オーディションへの想い
私はツイ〇ターで、いつもより早い時間に配信することを伝えた。サムネイルにはシンプルに『まじめな報告』という文字だけが写っているのだ。時間になった。
「こんばんは。アル中VTuverの小鳥遊酒由です。いつもと雰囲気が違うよね。今回は一滴もお酒を飲みません。皆に報告があるの。聞いて欲しくて。」
『誰だ!この女』
『俺らのみゆちゃんはどこだ!』
『お酒もう飲んでるんだが…』
など動揺しているリスナーもいれば…
『あのことかな』
『悲しい訃報についてかな』
など察しているリスナーもいる。
「相談の前にね、私の推しについて語るよ。私の推しは北牧るなって言うの。ワラライブ所属だったの。ワラライブっていう事務所は、アイドル芸人として活動するライバーが所属する事務所で、『皆を笑顔にして、皆を癒したい。』という思いで、るなちゃんと友人が作った事務所なの。」
『始めて知ったなぁ』
『昼にツイ〇ターで流れてたなぁ』
『でもその子って』
「でもね、昨日の夜中に交通事故で亡くなったんだ。それを知ったときは感情がぐちゃぐちゃだった。それでね、私は推しがみるはずだった未来を見たいと思ったの。オーディションに応募しようと思うの。このことについて配信しようと決めたときは、まだ悩んでたけどね。私がるなちゃんの変わりになるつもりもないし、なってはいけないと思ってるの。でもね、このままワラライブは終わらせたくないの。!」
『決意がすごいなぁ』
『そっか。』
「もし合格したら、今までの小鳥遊酒由じゃなくなるかもしれない。そうなっても私のことを応援してくれる?私をまだ推してくれますか?」
『もちろん』
『とうぜん』
『みゆちゃんと言うよりかは中の人が出てるなぁ』
「皆、ありがとう。これからもどうかよろしくね。明日からは通常通り配信するからね。皆で騒ごうね。おつみゆー。」
こうして配信を終わらして私はワラライブの事務所に応募PVを作ることにした。3,5期生オーディションの応募サイトに、どんな配信をしてるかを伝えるPVだ。

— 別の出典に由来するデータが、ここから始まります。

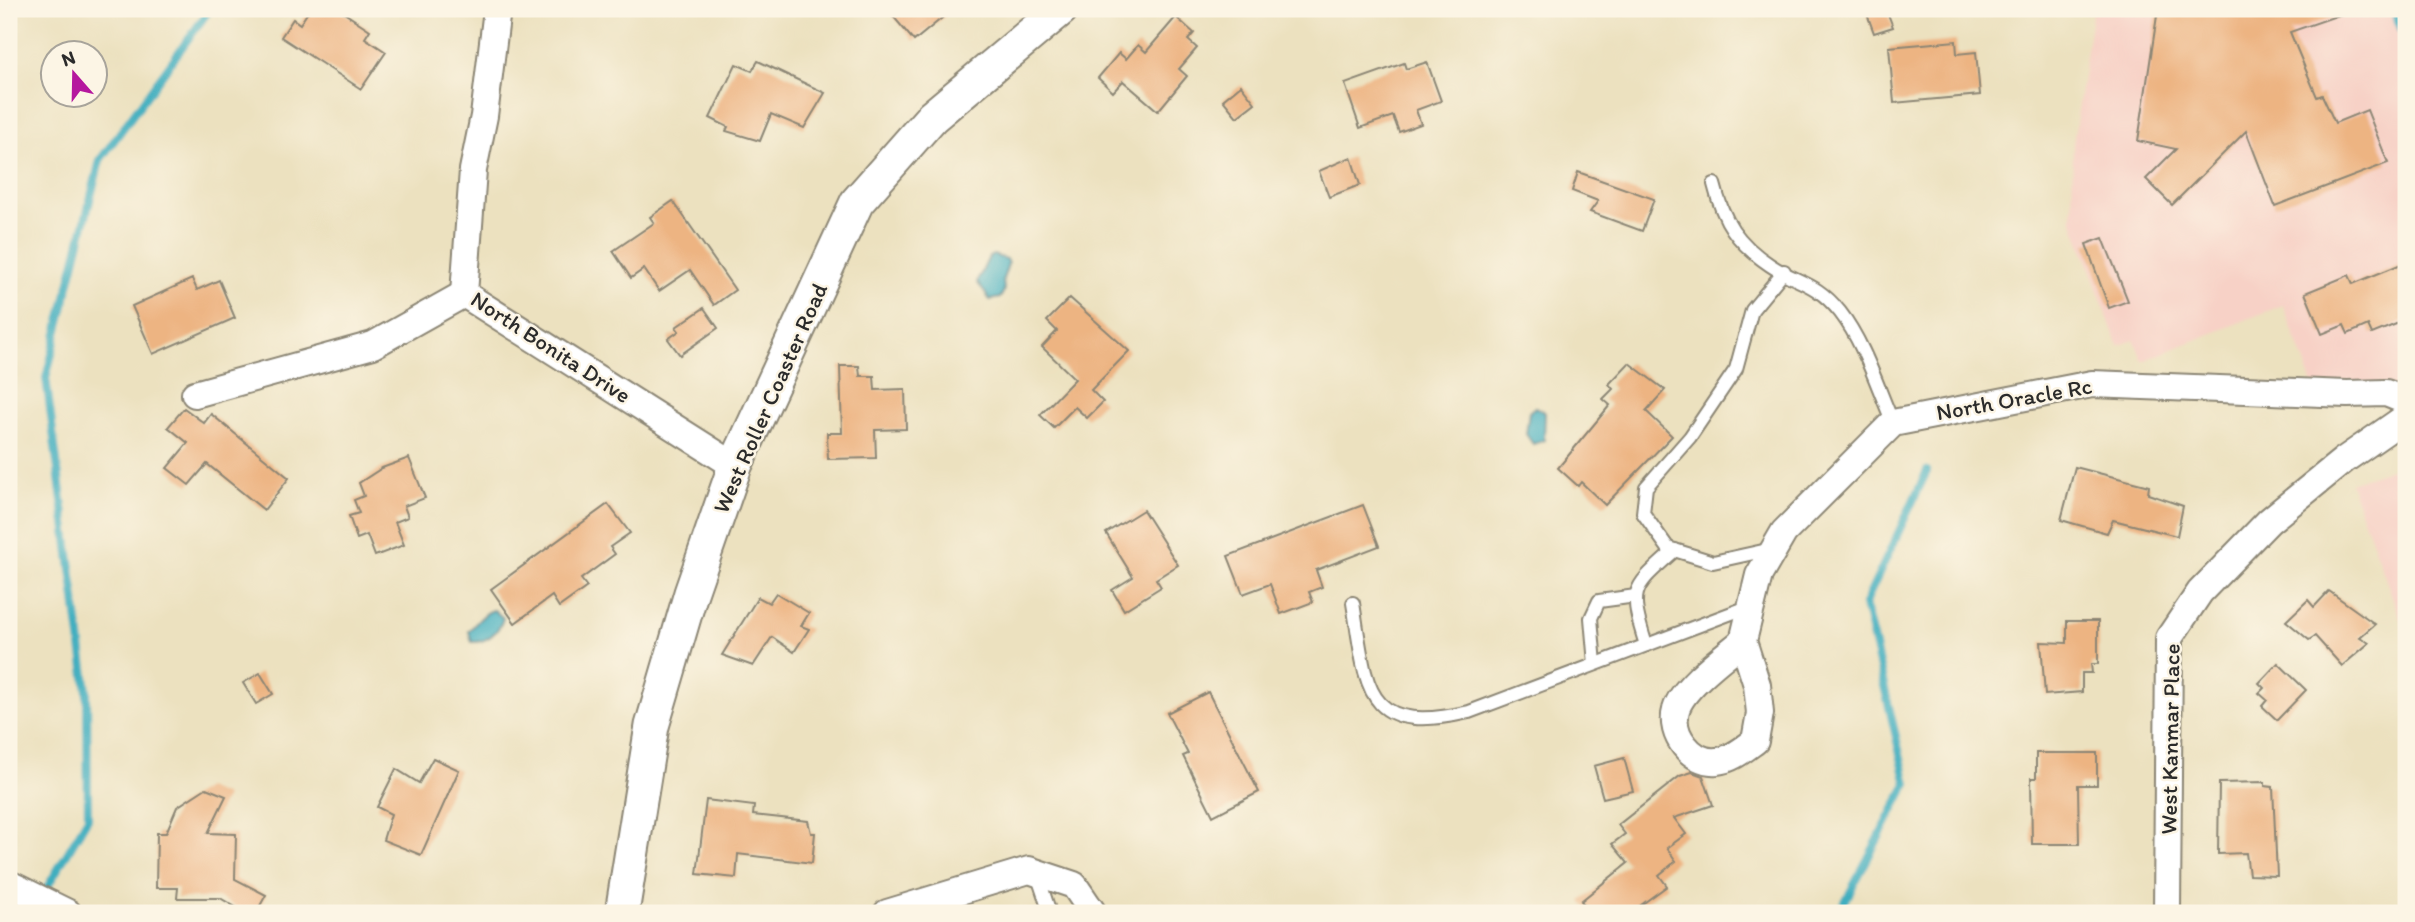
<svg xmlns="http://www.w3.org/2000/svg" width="2415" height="922" viewBox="0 0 2415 922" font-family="Itim,sans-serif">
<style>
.built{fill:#f7d1c6}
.water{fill:#41aebf;stroke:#366c75;stroke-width:2}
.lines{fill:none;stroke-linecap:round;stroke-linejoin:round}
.stream{stroke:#41aebf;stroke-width:8}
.building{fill:#edb482}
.service-casing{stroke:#8c8675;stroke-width:16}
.minor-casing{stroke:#8c8675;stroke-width:30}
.tertiary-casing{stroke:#8c8675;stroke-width:37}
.service{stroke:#fff;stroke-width:12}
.minor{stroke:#fff;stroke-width:26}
.tertiary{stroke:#fff;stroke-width:33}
.labels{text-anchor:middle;stroke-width:5;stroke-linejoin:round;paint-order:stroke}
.street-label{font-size:23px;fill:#2b2b2b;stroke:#fcf5e5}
</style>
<rect width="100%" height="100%" fill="#fcf5e5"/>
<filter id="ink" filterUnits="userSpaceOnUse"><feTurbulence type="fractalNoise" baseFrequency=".0143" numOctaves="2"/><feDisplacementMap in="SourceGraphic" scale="14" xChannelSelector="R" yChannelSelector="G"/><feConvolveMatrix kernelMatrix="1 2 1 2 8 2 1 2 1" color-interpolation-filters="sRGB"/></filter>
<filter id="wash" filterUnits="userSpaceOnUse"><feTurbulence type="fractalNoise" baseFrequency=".00686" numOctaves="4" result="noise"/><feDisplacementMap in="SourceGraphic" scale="28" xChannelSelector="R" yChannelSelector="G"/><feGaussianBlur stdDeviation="1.57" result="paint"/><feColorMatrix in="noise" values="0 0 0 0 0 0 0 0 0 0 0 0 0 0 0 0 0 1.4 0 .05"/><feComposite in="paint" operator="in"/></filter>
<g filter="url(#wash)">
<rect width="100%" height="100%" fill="#ece1bf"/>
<g class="built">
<path d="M2093,9H2406V390L2313,385L2283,305L2143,361L2134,340L2118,346L2072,219L2073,144Z"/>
<path d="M2406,464V634L2350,483Z"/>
</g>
<g class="water">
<path d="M993,255L1006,259L1008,264L1003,279L1004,291L1000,298L990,300L977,282L989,257Z"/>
<path d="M1535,407L1545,412L1544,440L1533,444L1526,434L1529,412Z"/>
<path d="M494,610L503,618C499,632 486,643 472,642L469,631C476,624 484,612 494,610Z"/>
</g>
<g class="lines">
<g class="stream">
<path d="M2393,9L2406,40"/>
<path d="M32,913L88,818L87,691L46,378L100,160L210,9"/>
<path d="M1839,913L1907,784L1865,604L1927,471"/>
</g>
</g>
<g id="blocks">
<g class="building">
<path d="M310,9H338L370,30L365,38L386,52L361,89L281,37L293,19L300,24Z"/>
<path d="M887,9H953L914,41Z"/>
<path d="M1886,9L1893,27L1874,33L1867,14Z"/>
<path d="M2158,9H2347L2348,12L2290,32L2317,97L2322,95L2335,123L2367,110L2388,163L2275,206L2246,131L2172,205L2146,179L2176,149L2138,141Z"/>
<path d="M1176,17L1194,33L1188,40L1197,48L1179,69L1187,76L1158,111L1123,81L1113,92L1098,78L1119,53L1126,59L1138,45L1146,52Z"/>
<path d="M1956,41L1957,54L1976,52L1980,95L1894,103L1889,47Z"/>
<path d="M758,61L825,93L804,128L771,114L760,141L726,131L728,127L710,118L736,64L752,71Z"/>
<path d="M1427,62L1441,101L1416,110L1421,124L1399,132L1393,116L1360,128L1345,84L1404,63L1406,69Z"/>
<path d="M1241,85L1255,103L1237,117L1223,100Z"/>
<path d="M1351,157L1360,185L1329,197L1319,171Z"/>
<path d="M1578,172L1654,199L1642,231L1590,212L1598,201L1572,191Z"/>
<path d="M673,201L735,290L714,305L690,270L659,291L644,269L631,278L613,251L654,223L650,217Z"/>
<path d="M2103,238L2128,301L2109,308L2086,244Z"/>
<path d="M2406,262V320L2372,334L2368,325L2348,334L2344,325L2322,334L2305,293L2349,275L2353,284Z"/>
<path d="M192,279L197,290L219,280L235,318L153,354L132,306Z"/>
<path d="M1070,298L1129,351L1091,390L1103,402L1087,418L1075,407L1054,428L1040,415L1075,379L1042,347L1057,331L1047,321Z"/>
<path d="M704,308L718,328L680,355L668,339L679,331L676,327Z"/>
<path d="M1629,363L1665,390L1646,411L1672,436L1605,505L1581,482L1578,486L1558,468L1610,405L1603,399L1613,389L1609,384Z"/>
<path d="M840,366H859L860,376H874L875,390L905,389L906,429L875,430L876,458L828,459L827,433H842Z"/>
<path d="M184,408L204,423L211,414L289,478L264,510L207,464L189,485L167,468L188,443L168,427Z"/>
<path d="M409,458L425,498L404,506L408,517L395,522L404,545L375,556L367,535L357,539L349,516L359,513L354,500L364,496L359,483L382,468Z"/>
<path d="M2075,467L2149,486L2148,494L2183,506L2177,536L2113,520L2107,533L2061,520Z"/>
<path d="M608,504L630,533L610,547L615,554L581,579L587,587L559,607L552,596L515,623L491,589Z"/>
<path d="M1363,505L1379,546L1316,570L1322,587L1309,592L1313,602L1281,614L1270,584L1243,594L1228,556Z"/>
<path d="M1143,510L1178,565L1156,579L1161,587L1124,610L1112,590L1133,577L1106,533Z"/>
<path d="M2329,591L2375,624L2360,637L2369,643L2342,666L2315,636L2309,640L2286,621L2308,600L2314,607Z"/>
<path d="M776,593L809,613L801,626L809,629L794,652L772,637L753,666L722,655L758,597L769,603Z"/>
<path d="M2067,621H2098V664H2091L2092,673H2082V692L2045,695L2041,642L2067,643Z"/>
<path d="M2278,663L2306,690L2277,720L2262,706L2267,700L2259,693L2264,688L2259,683Z"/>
<path d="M260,673L273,694L256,704L243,683Z"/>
<path d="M1208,692L1259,792L1213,816L1183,756L1188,754L1167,713Z"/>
<path d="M2036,753H2097V785H2078L2079,844H2032L2031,778H2036Z"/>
<path d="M433,758L459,770L421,855L383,840L391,814L377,807L396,769L419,783Z"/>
<path d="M1624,758L1633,791L1603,798L1594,766Z"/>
<path d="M1692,772L1703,776L1713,805L1674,818L1686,834L1667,848L1676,861L1659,875L1667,886L1630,913H1591L1581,901L1628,863L1612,844L1625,834L1618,825L1680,776Z"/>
<path d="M2265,782V786L2273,787L2277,876L2249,875L2246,853L2218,854L2219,783Z"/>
<path d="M206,788L226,796L208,833L236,834L235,879L266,895L256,913H246L220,898H177L178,888H156L157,833H166L177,807Z"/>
<path d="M706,800L754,806L753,815L808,821L811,833H815L812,863L738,854L736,878L697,874Z"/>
</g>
</g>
</g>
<g filter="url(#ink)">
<use href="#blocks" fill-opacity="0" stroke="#8c8675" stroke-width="2"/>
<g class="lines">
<defs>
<g id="service">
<path d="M1714,184C1723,221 1737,243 1770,265C1798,284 1815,281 1840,312C1864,343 1877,386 1893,423"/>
<path d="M1772,549L1713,562L1668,548L1643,513L1646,487L1690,437L1736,369L1752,310L1784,271"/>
<path d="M1353,603C1367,689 1363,736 1469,712L1753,605"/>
<path d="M1646,645C1628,588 1632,589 1675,550"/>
<path d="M1595,664L1591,618L1599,601L1636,596"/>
<path d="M1037,874L1050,913"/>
</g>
<g id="minor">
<path d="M464,294L735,466"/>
<path d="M464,294L473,170L484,116L497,9"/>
<path d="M195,394L373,345L464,294"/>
<path d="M1743,641C1725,656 1682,687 1676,710C1669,734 1692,764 1717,761C1731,760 1744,749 1755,741L1760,713L1757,685L1743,641L1759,575L1784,532L1893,423L2092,384L2347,394L2386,393L2406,401"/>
<path d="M9,884L68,913"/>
<path d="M887,913L1029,870L1074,885L1093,913"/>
<path d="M2167,913L2169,638L2200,592L2269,521L2344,460L2406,417"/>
</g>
<path id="tertiary" d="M622,913L652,726L691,593L735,466L857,202L932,117L1061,9"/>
</defs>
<use href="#service" class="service-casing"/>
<use href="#minor" class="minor-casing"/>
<use href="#tertiary" class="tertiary-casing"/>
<use href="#service" class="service"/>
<use href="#minor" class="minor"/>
<use href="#tertiary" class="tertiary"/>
</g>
</g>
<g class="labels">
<g class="street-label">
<text transform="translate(551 347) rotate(33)" y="8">North Bonita Drive</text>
<text transform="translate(770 398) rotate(-66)" y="8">West Roller Coaster Road</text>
<text transform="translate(2014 399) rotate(-10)" y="8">North Oracle Rc</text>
<text transform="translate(2170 739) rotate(-89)" y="8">West Kanmar Place</text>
</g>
</g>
<rect width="2415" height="922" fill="none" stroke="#fcf5e5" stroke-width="35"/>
<g transform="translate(74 74) rotate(340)"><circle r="33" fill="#fcf5e5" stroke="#a8a49b" stroke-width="2"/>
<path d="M0-5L12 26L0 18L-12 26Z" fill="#b5179e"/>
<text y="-10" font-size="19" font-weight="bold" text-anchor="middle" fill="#2b2b2b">N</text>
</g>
</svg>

るなちゃんがいなくなって始めての月曜日だ。いつもは20時からワラライブの公式配信が公式チャンネルで行われいるのだが、今週は行わないそうだ。るなちゃんの初配信のアーカイブでも見ることにした。翌日、一本の電話がかかってきた。見慣れない電話番号だった。
「もしもし、ワラライブ社長の花咲瑠衣(はなさきるい)です。3,5期生オーディションのご応募ありがとうございます。対面での最終オーディションへ来て頂きたくお電話しております。応募サイトにも書いてありましたが、明日の14時にワラライブの事務所までお越しください。住所も応募サイトに乗っておりますので。」
「はい。ありがとうございます。明日の14時ですね。必ず伺います。」
こうして私は最終オーディションへと向かうことになったのだ。前回は書類で落とされていた私にとって、社長と話したのは初めてだった。